Online dating platform fails to obtain valid consent
What happened
- The Danish data protection regulator found that an online dating service had not obtained valid consent for its processing of personal data.
- New users of Dating.dk had to agree to its terms and conditions and Privacy Policy rather than consent to their personal data being processed.
- It was also found that the company had not implemented appropriate security measures and performed a complete risk assessment of the processing activities.
- The Danish data protection regulator has ordered the company to bring its processing operations in line with the GDPR.
Why it matters
- Dating services usually require the user to input details about their sexual orientation.
- This is defined as ‘special categories’ of personal data under the GDPR and requires additional considerations when using this information.
- In most cases, explicit and unambiguous consent is required to process this personal data.
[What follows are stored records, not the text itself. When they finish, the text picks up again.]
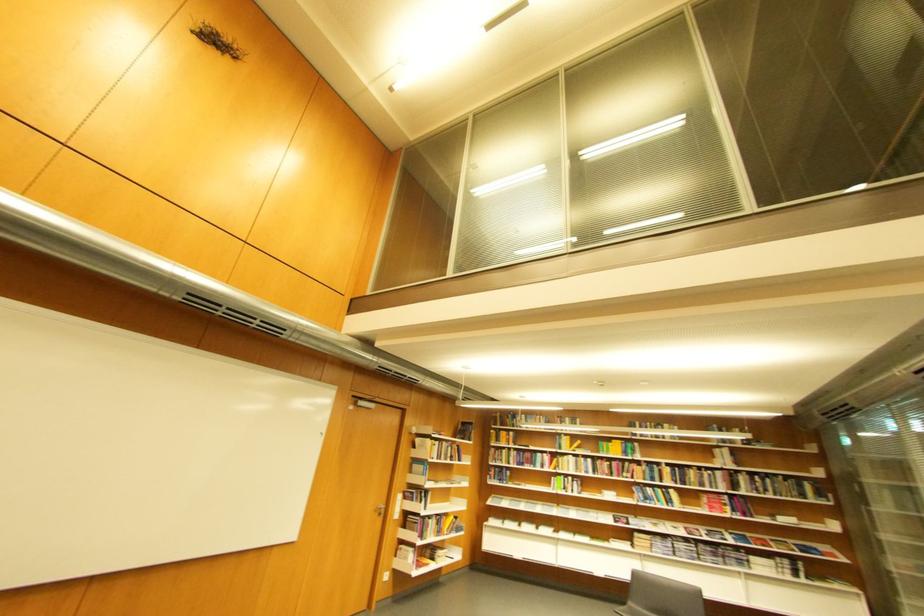
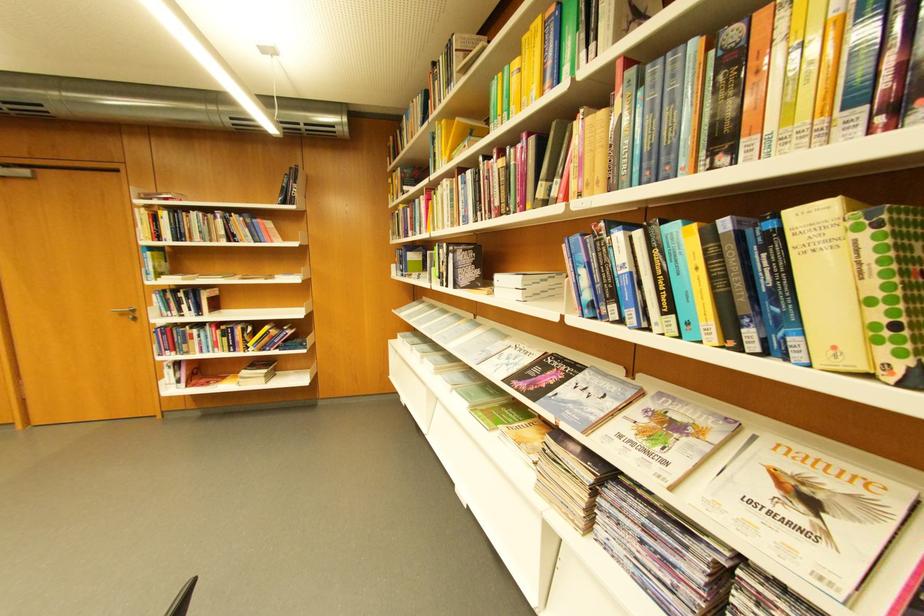
In the second image, find the point that corresponds to pixel 576 490 in the first image.

(451, 278)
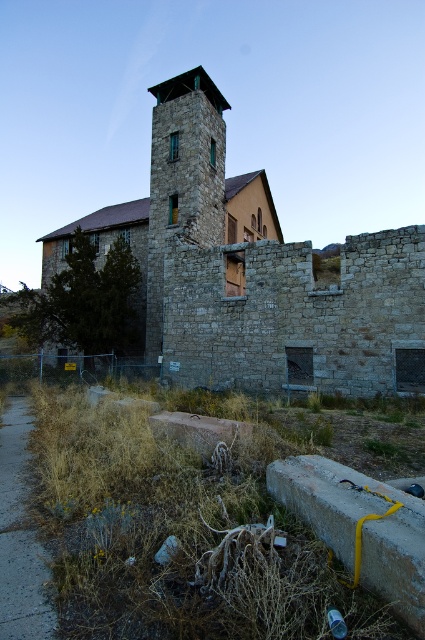
Question: Which point appears farthest from the camera in this image?

Choices:
 (A) (215, 100)
 (B) (223, 362)

Answer: (A)

Question: Does stone brick fort at center come behind stone tower at center?

Choices:
 (A) yes
 (B) no

Answer: (B)

Question: Is stone brick fort at center positioned at the back of stone tower at center?

Choices:
 (A) no
 (B) yes

Answer: (A)

Question: Which of the following is the closest to the observer?

Choices:
 (A) stone brick fort at center
 (B) stone tower at center

Answer: (A)

Question: Can you confirm if stone brick fort at center is smaller than stone tower at center?

Choices:
 (A) no
 (B) yes

Answer: (A)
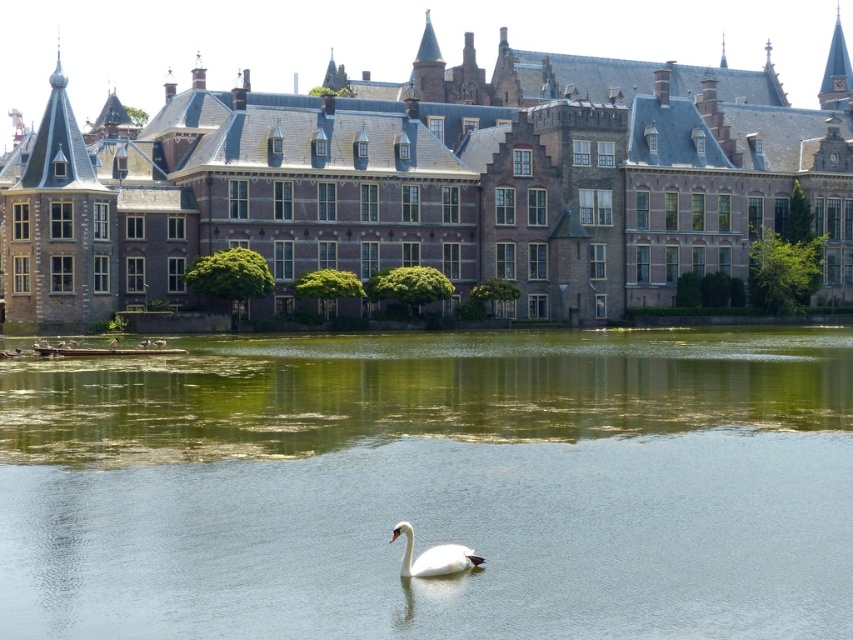
Find the location of a particular element. This screenshot has height=640, width=853. brown brick building at center is located at coordinates (428, 182).

Between brown brick building at center and white glossy swan at center, which one is positioned higher?

brown brick building at center

Which is behind, point (665, 83) or point (427, 561)?

Positioned behind is point (665, 83).

The image size is (853, 640). What are the coordinates of `brown brick building at center` in the screenshot? It's located at (428, 182).

Does clear water at center appear on the left side of white glossy swan at center?

Indeed, clear water at center is positioned on the left side of white glossy swan at center.

Does point (287, 531) come in front of point (434, 552)?

No.

Image resolution: width=853 pixels, height=640 pixels. I want to click on clear water at center, so click(433, 486).

You are a GUI agent. You are given a task and a screenshot of the screen. Output one action in this format:
    pyautogui.click(x=<x>, y=<y>)
    Task: Click on the clear water at center
    The width and height of the screenshot is (853, 640).
    Given the screenshot: What is the action you would take?
    pyautogui.click(x=433, y=486)

Is clear water at center taller than brown brick building at center?

No, clear water at center is not taller than brown brick building at center.

Can you confirm if clear water at center is thinner than brown brick building at center?

Indeed, clear water at center has a lesser width compared to brown brick building at center.

Who is more forward, (810,436) or (175,250)?

Point (810,436) is more forward.

Locate an element on the screen. The width and height of the screenshot is (853, 640). clear water at center is located at coordinates (433, 486).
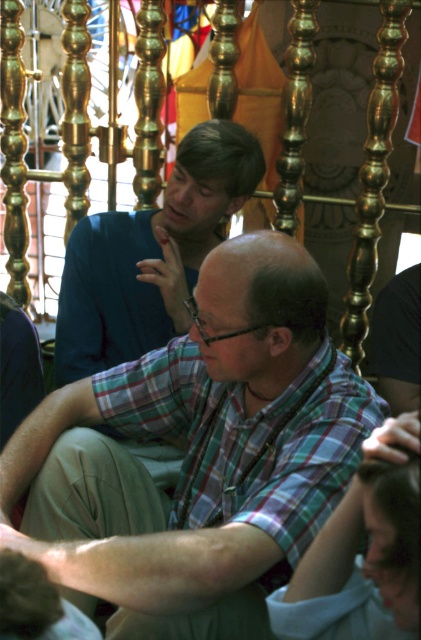
Is point (124, 432) behind point (189, 218)?

No, it is not.

Between plaid cotton shirt at center and plaid shirt at center, which one is positioned lower?

plaid cotton shirt at center is below.

The image size is (421, 640). What do you see at coordinates (197, 445) in the screenshot? I see `plaid cotton shirt at center` at bounding box center [197, 445].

Relying on the user to agree to the service’s terms and conditions and Privacy Policy would be insufficient.
- A Data Protection Impact Assessment (templates found widely online) should also be completed to assess and mitigate the risks associated with processing special categories of personal data on a large scale.
UK’s ICO fines HIV Scotland
One more thing…
The UK’s data protection regulator has fined HIV Scotland £10,000 after the charity sent out an email that indirectly revealed the HIV status of dozens of people. The ICO’s investigation also found that staff had inadequate training and insufficient data protection policies. You can find the ICO’s full enforcement notice here.